Our cosmic neighborhood is littered with majestic spiral galaxies like Andromeda, the Pinwheel, and the Whirlpool. Spirals are common, but previous simulations had trouble creating them. Instead, they produced lots of blobby galaxies clumped into balls, without the broad disks and outstretched arms of a typical spiral.
The new software, called Arepo, solves this problem. Created by Volker Springel (HITS), Arepo generates a full-fledged simulation of the universe, taking as input only the observed afterglow of the Big Bang and evolving forward in time for 14 billion years.
"We took all the advantages of previous codes and removed the disadvantages," explains Springel.
"Our simulations improve over previous ones as much as the Giant Magellan Telescope will improve upon any telescope that exists now," says Debora Sijacki (CfA).
(When completed later this decade, the Giant Magellan Telescope's 24.5-m aperture will make it the largest telescope in the world.)
One of Arepo's key advantages is the geometry it uses.
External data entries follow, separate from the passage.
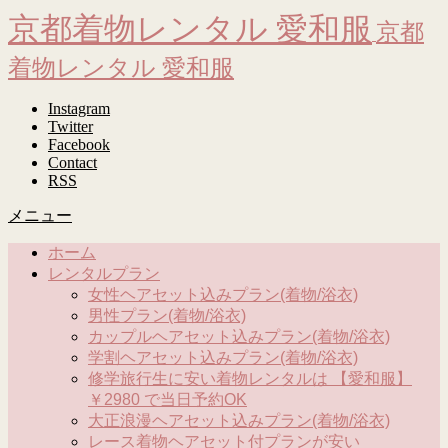
京都着物レンタル 愛和服
京都
着物レンタル 愛和服
Instagram
Twitter
Facebook
Contact
RSS
メニュー
ホーム
レンタルプラン
女性ヘアセット込みプラン(着物/浴衣)
男性プラン(着物/浴衣)
カップルヘアセット込みプラン(着物/浴衣)
学割ヘアセット込みプラン(着物/浴衣)
修学旅行生に安い着物レンタルは 【愛和服】
￥2980 で当日予約OK
大正浪漫ヘアセット込みプラン(着物/浴衣)
レース着物ヘアセット付プランが安い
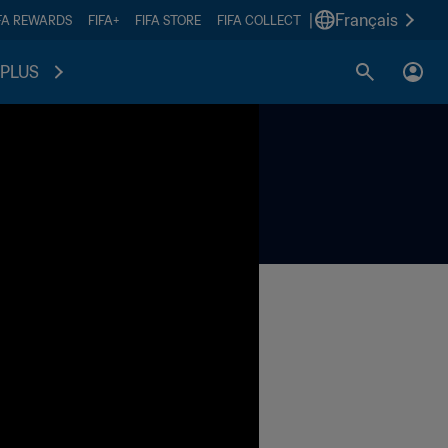
|
Français
FA REWARDS
FIFA+
FIFA STORE
FIFA COLLECT
PLUS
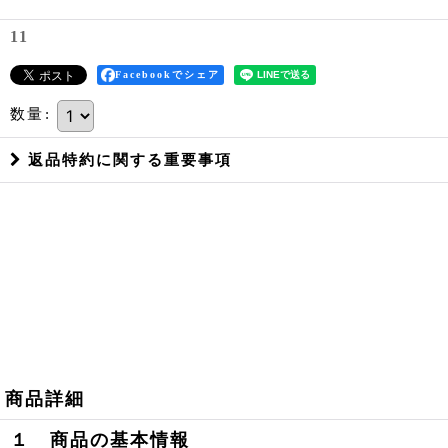
11
Facebookでシェア
数量
:
返品特約に関する重要事項
商品詳細
１ 商品の基本情報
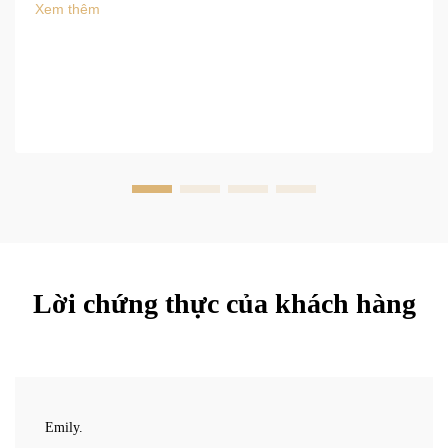
Xem thêm
Lời chứng thực của khách hàng
Emily.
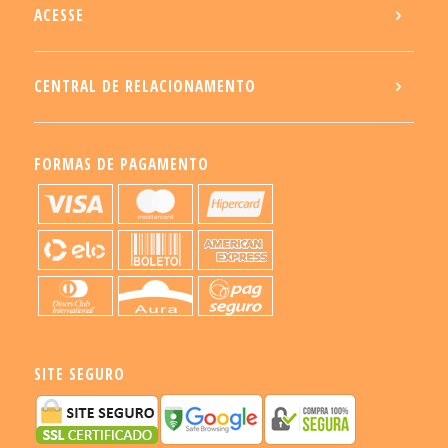
ACESSE
CENTRAL DE RELACIONAMENTO
FORMAS DE PAGAMENTO
SITE SEGURO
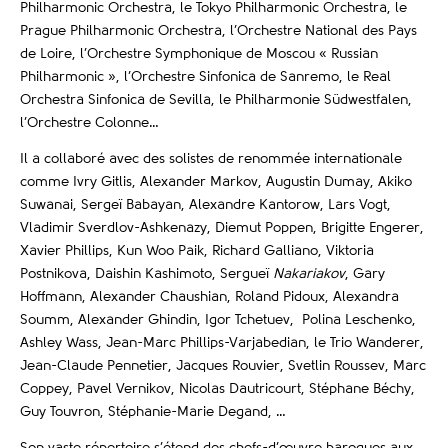
Philharmonic Orchestra, le Tokyo Philharmonic Orchestra, le
Prague Philharmonic Orchestra, l’Orchestre National des Pays
de Loire, l’Orchestre Symphonique de Moscou « Russian
Philharmonic », l’Orchestre Sinfonica de Sanremo, le Real
Orchestra Sinfonica de Sevilla, le Philharmonie Südwestfalen,
l’Orchestre Colonne…
Il a collaboré avec des solistes de renommée internationale
comme Ivry Gitlis, Alexander Markov, Augustin Dumay, Akiko
Suwanai, Sergeï Babayan, Alexandre Kantorow, Lars Vogt,
Vladimir Sverdlov-Ashkenazy, Diemut Poppen, Brigitte Engerer,
Xavier Phillips, Kun Woo Paik, Richard Galliano, Viktoria
Postnikova, Daishin Kashimoto, Sergueï
Nakariakov
, Gary
Hoffmann, Alexander Chaushian, Roland Pidoux, Alexandra
Soumm, Alexander Ghindin, Igor Tchetuev, Polina Leschenko,
Ashley Wass, Jean-Marc Phillips-Varjabedian, le Trio Wanderer,
Jean-Claude Pennetier, Jacques Rouvier, Svetlin Roussev, Marc
Coppey, Pavel Vernikov, Nicolas Dautricourt, Stéphane Béchy,
Guy Touvron, Stéphanie-Marie Degand, …
Son vaste répertoire s’étend des chefs-d’œuvre baroques aux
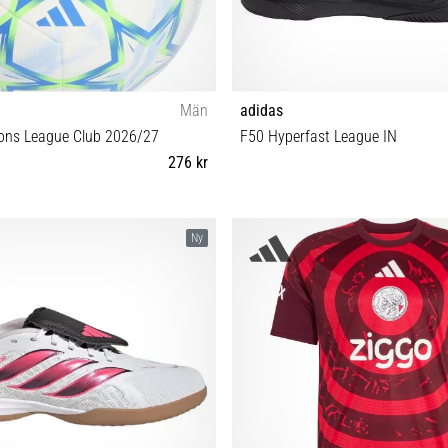
Män
adidas
ns League Club 2026/27
F50 Hyperfast League IN
276 kr
3 4 5
39⅓ 40 40⅔ 41⅓ 42 42⅔ 43⅓ 44
Ny
46⅔ 47⅓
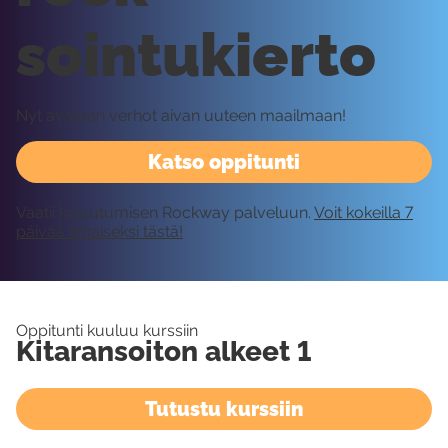
sointukierto
Nyt avataan verhot aivan uuteen maailmaan!
Katso oppitunti
Vaatii kirjautumisen Rockway palveluun.
Voit kokeilla 7
päivää ilmaiseksi tästä!
Oppitunti kuuluu kurssiin
Kitaransoiton alkeet 1
Tutustu kurssiin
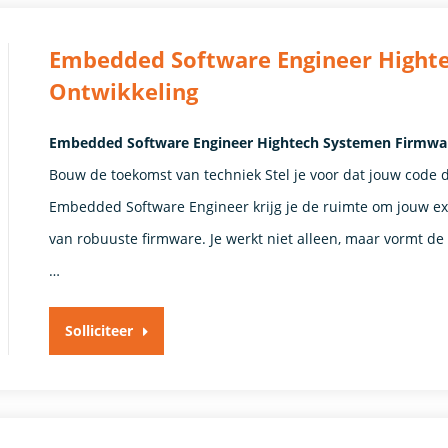
Embedded Software Engineer Hight
Ontwikkeling
Embedded Software Engineer Hightech Systemen Firmware
Bouw de toekomst van techniek Stel je voor dat jouw code 
Embedded Software Engineer krijg je de ruimte om jouw expe
van robuuste firmware. Je werkt niet alleen, maar vormt de
…
Solliciteer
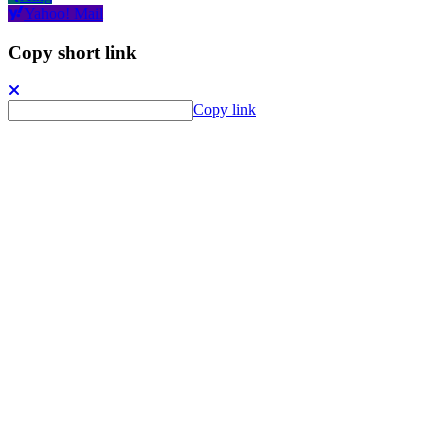
Yahoo! Mail
Copy short link
Copy link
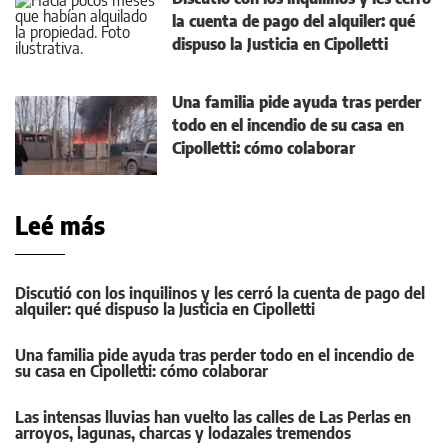
la cuenta de pago del alquiler: qué
dispuso la Justicia en Cipolletti
Una familia pide ayuda tras perder
todo en el incendio de su casa en
Cipolletti: cómo colaborar
Leé más
Discutió con los inquilinos y les cerró la cuenta de pago del
alquiler: qué dispuso la Justicia en Cipolletti
Una familia pide ayuda tras perder todo en el incendio de
su casa en Cipolletti: cómo colaborar
Las intensas lluvias han vuelto las calles de Las Perlas en
arroyos, lagunas, charcas y lodazales tremendos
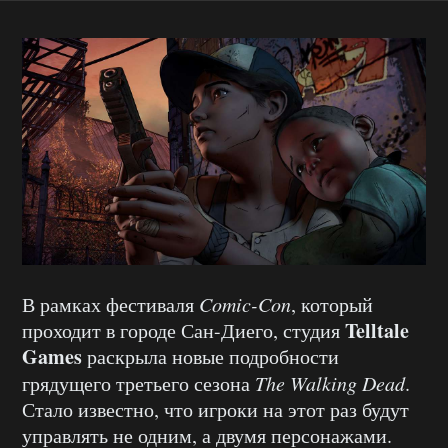
В рамках фестиваля
Comic-Con
, который
Telltale
проходит в городе Сан-Диего, студия
Games
раскрыла новые подробности
грядущего третьего сезона
The
Walking
Dead
.
Стало известно, что игроки на этот раз будут
управлять не одним, а двумя персонажами.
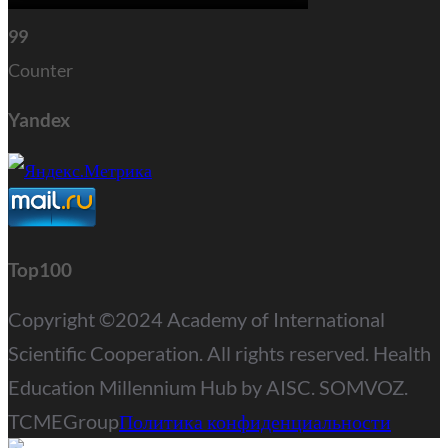
99
Counter
Yandex
Top100
Copyright ©2024 Academy of International
Scientific Cooperation. All rights reserved. Health
Education Millennium Hub by AISC. SOMVOZ.
TCMEGroup
Политика конфиденциальности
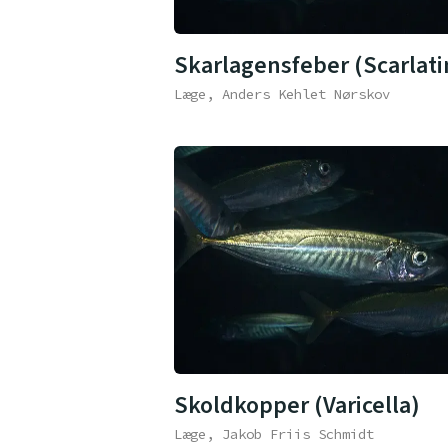
Skarlagensfeber (Scarlati
Læge, Anders Kehlet Nørskov
Skoldkopper (Varicella)
Læge, Jakob Friis Schmidt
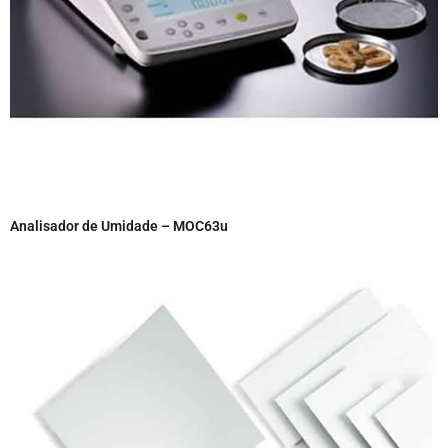
Analisador de Umidade – MOC63u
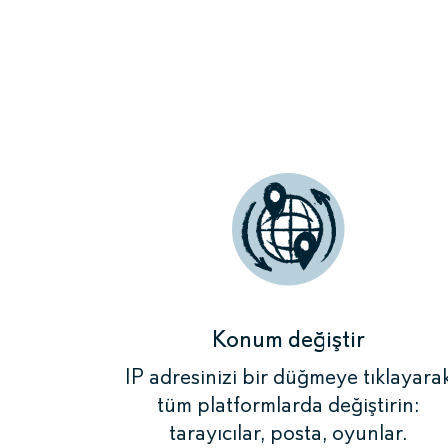
Yönlendirici
olan tel
Konum değiştir
IP adresinizi bir düğmeye tıklayara
tüm platformlarda değiştirin:
tarayıcılar, posta, oyunlar.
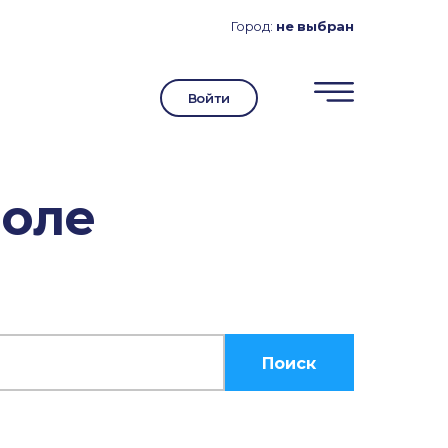
Город:
не выбран
Войти
поле
Поиск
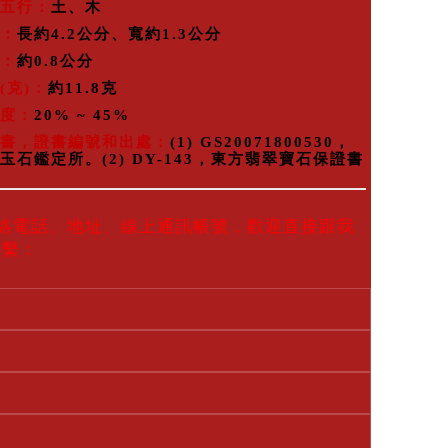
五行：
土、木
：
長
約
4.2公分、寬
約
1.3公分
：
約0.8公分
(克)：
約11.8克
度：
20% ~ 45%
書，證書編號和出處：
(1) GS20071800530，
玉石鑑定所。(2) DY-143，東方翡翠寶石保證書
聯絡電話、地址、線上通訊帳號，歡迎直接跟我
聯繫：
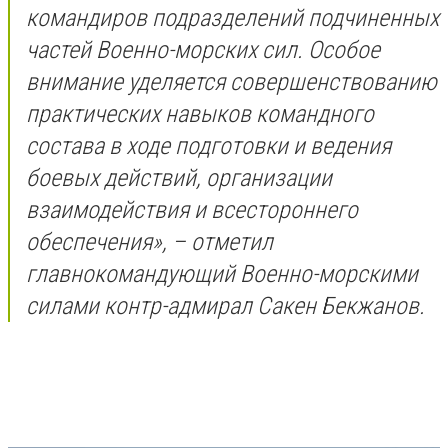
командиров подразделений подчиненных
частей Военно-морских сил. Особое
внимание уделяется совершенствованию
практических навыков командного
состава в ходе подготовки и ведения
боевых действий, организации
взаимодействия и всестороннего
обеспечения», – отметил
главнокомандующий Военно-морскими
силами контр-адмирал Сакен Бекжанов.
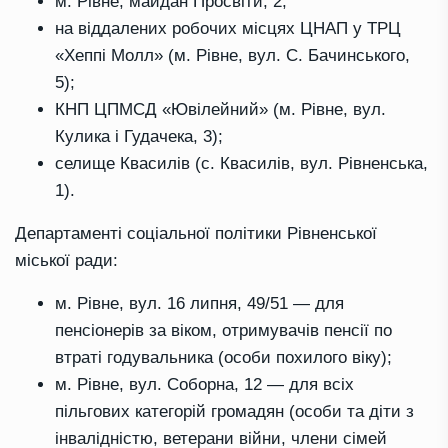
м. Рівне, майдан Просвіти, 2;
на віддалених робочих місцях ЦНАП у ТРЦ
«Хеппі Молл» (м. Рівне, вул. С. Бачинського,
5);
КНП ЦПМСД «Ювілейний» (м. Рівне, вул.
Кулика і Гудачека, 3);
селище Квасилів (с. Квасилів, вул. Рівненська,
1).
Департаменті соціальної політики Рівненської
міської ради:
м. Рівне, вул. 16 липня, 49/51 — для
пенсіонерів за віком, отримувачів пенсії по
втраті годувальника (особи похилого віку);
м. Рівне, вул. Соборна, 12 — для всіх
пільгових категорій громадян (особи та діти з
інвалідністю, ветерани війни, члени сімей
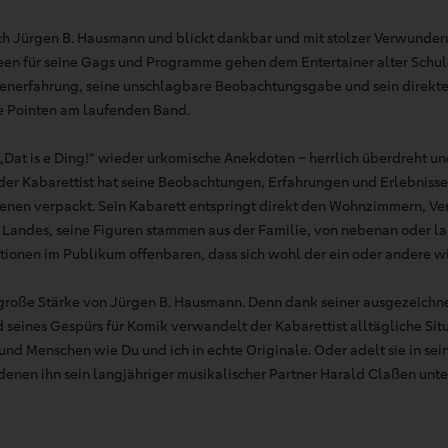
 sich Jürgen B. Hausmann und blickt dankbar und mit stolzer Verwunde
deen für seine Gags und Programme gehen dem Entertainer alter Schule
nenerfahrung, seine unschlagbare Beobachtungsgabe und sein direkt
e Pointen am laufenden Band.
 „Dat is e Ding!“ wieder urkomische Anekdoten – herrlich überdreht u
der Kabarettist hat seine Beobachtungen, Erfahrungen und Erlebnisse
enen verpackt. Sein Kabarett entspringt direkt den Wohnzimmern, V
andes, seine Figuren stammen aus der Familie, von nebenan oder lau
ionen im Publikum offenbaren, dass sich wohl der ein oder andere wi
 große Stärke von Jürgen B. Hausmann. Denn dank seiner ausgezeichn
eines Gespürs für Komik verwandelt der Kabarettist alltägliche Situa
nd Menschen wie Du und ich in echte Originale. Oder adelt sie in sei
nen ihn sein langjähriger musikalischer Partner Harald Claßen unter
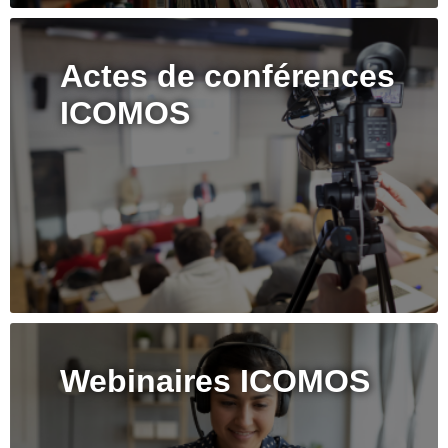
Actes de conférences
ICOMOS
Webinaires ICOMOS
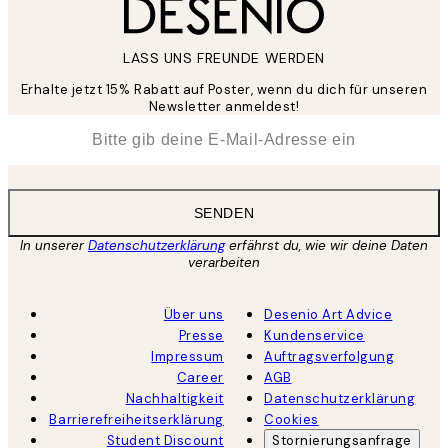
LASS UNS FREUNDE WERDEN
Erhalte jetzt 15% Rabatt auf Poster, wenn du dich für unseren
Newsletter anmeldest!
*
E-Mail
SENDEN
In unserer
Datenschutzerklärung
erfährst du, wie wir deine Daten
verarbeiten
Über uns
Desenio Art Advice
Presse
Kundenservice
Impressum
Auftragsverfolgung
Career
AGB
Nachhaltigkeit
Datenschutzerklärung
Barrierefreiheitserklärung
Cookies
Student Discount
Stornierungsanfrage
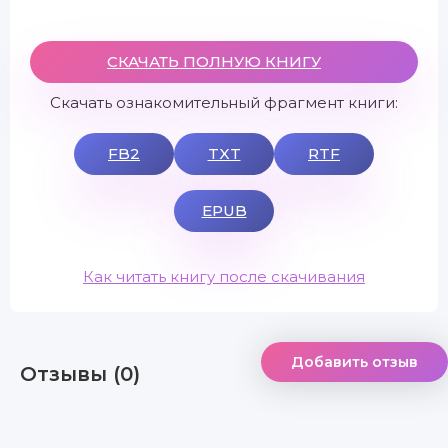
СКАЧАТЬ ПОЛНУЮ КНИГУ
Скачать ознакомительный фрагмент книги:
FB2
TXT
RTF
EPUB
Как читать книгу после скачивания
Добавить отзыв
Отзывы (0)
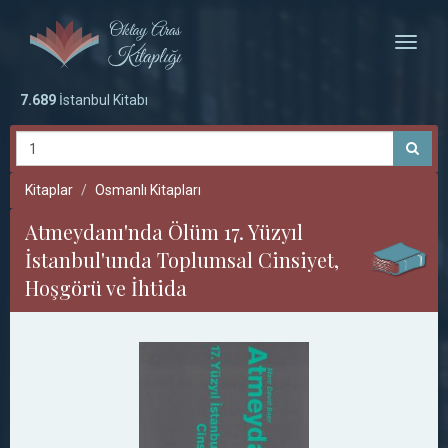
Toggle
naviga
7.689
İstanbul Kitabı
Kitaplar
Osmanlı Kitapları
Atmeydanı'nda Ölüm 17. Yüzyıl
İstanbul'unda Toplumsal Cinsiyet,
Hoşgörü ve İhtida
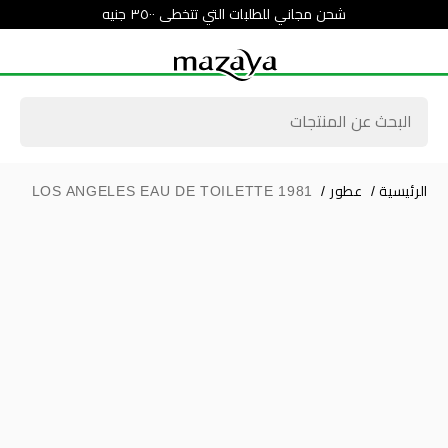
شحن مجاني للطلبات التي تتخطى ٣٥٠٠ جنيه
الرئيسية
/
عطور
/
1981 LOS ANGELES EAU DE TOILETTE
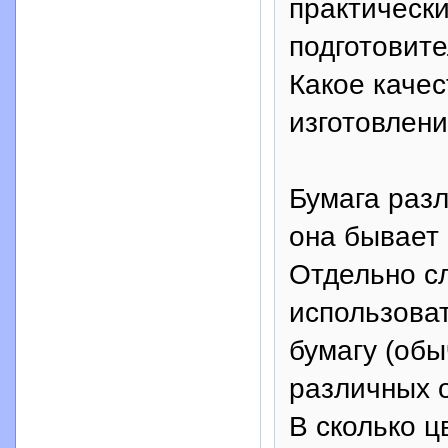
практически
подготовите
Какое качес
изготовлен
Бумага разл
она бывает
Отдельно сл
использова
бумагу (обы
различных о
В сколько ц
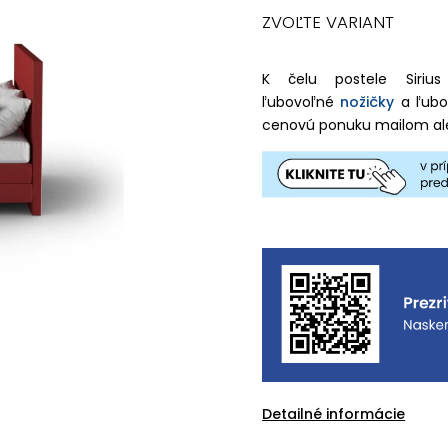
ZVOĽTE VARIANT
K čelu postele Sirius
ľubovoľné
nožičky
a ľub
cenovú ponuku mailom al
Detailné informácie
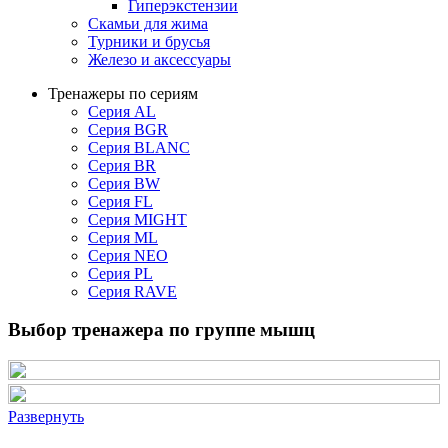
Гиперэкстензии
Скамьи для жима
Турники и брусья
Железо и аксессуары
Тренажеры по сериям
Серия AL
Серия BGR
Серия BLANC
Серия BR
Серия BW
Серия FL
Серия MIGHT
Серия ML
Серия NEO
Серия PL
Серия RAVE
Выбор тренажера по группе мышц
Развернуть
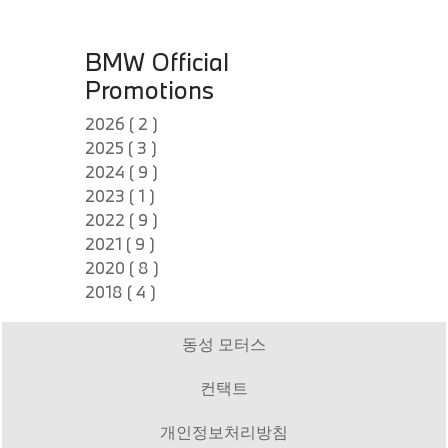
BMW Official
Promotions
2026 ( 2 )
2025 ( 3 )
2024 ( 9 )
2023 ( 1 )
2022 ( 9 )
2021 ( 9 )
2020 ( 8 )
2018 ( 4 )
동성 모터스
컨택트
개인정보처리방침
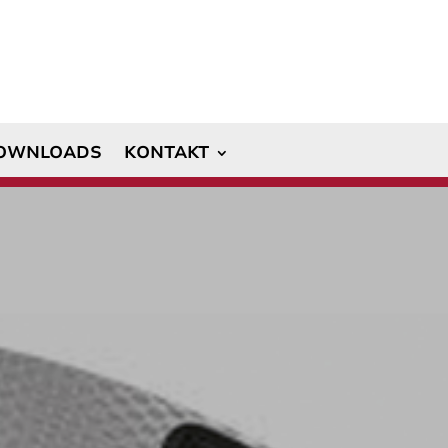
OWNLOADS
KONTAKT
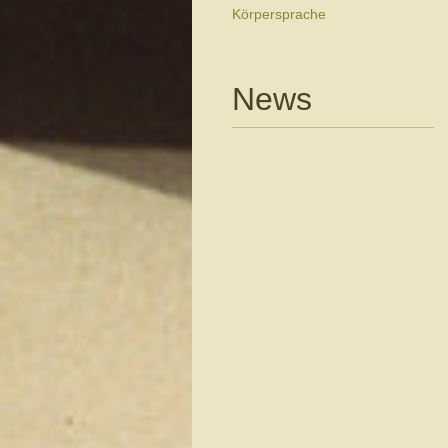
Körpersprache
News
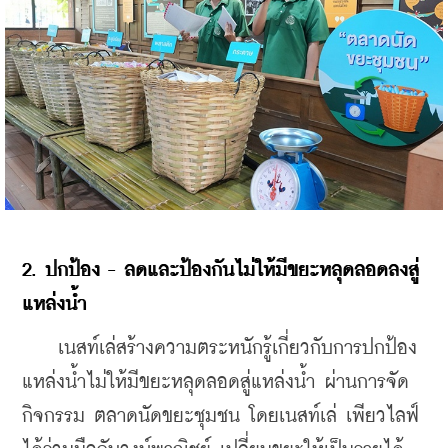
2. ปกป้อง - ลดและป้องกันไม่ให้มีขยะหลุดลอดลงสู่
แหล่งน้ำ 
    เนสท์เล่สร้างความตระหนักรู้เกี่ยวกับการปกป้อง
แหล่งน้ำไม่ให้มีขยะหลุดลอดสู่แหล่งน้ำ ผ่านการจัด
กิจกรรม ตลาดนัดขยะชุมชน โดยเนสท์เล่ เพียวไลฟ์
Previous simulations divided space into a bunch of cubes of fixed size and shape. Arepo uses a grid that flexes and moves in space to match the motions of the underlying gas, stars, dark matter, and dark energy.
The simulations ran on Harvard's Odyssey high-performance supercomputer, using in total 1,024 processor cores. This fast machine allowed the scientists to compress 14 billion years into only a few months—an endeavor that would have kept a desktop computer busy for hundreds of years.
The team's future goals include simulating much larger volumes of the universe at unprecedented resolution, thus creating the largest and most realistic model of the universe ever made.
The team's work is described in three papers accepted for publication in the Monthly Notices of the Royal Astronomical Society.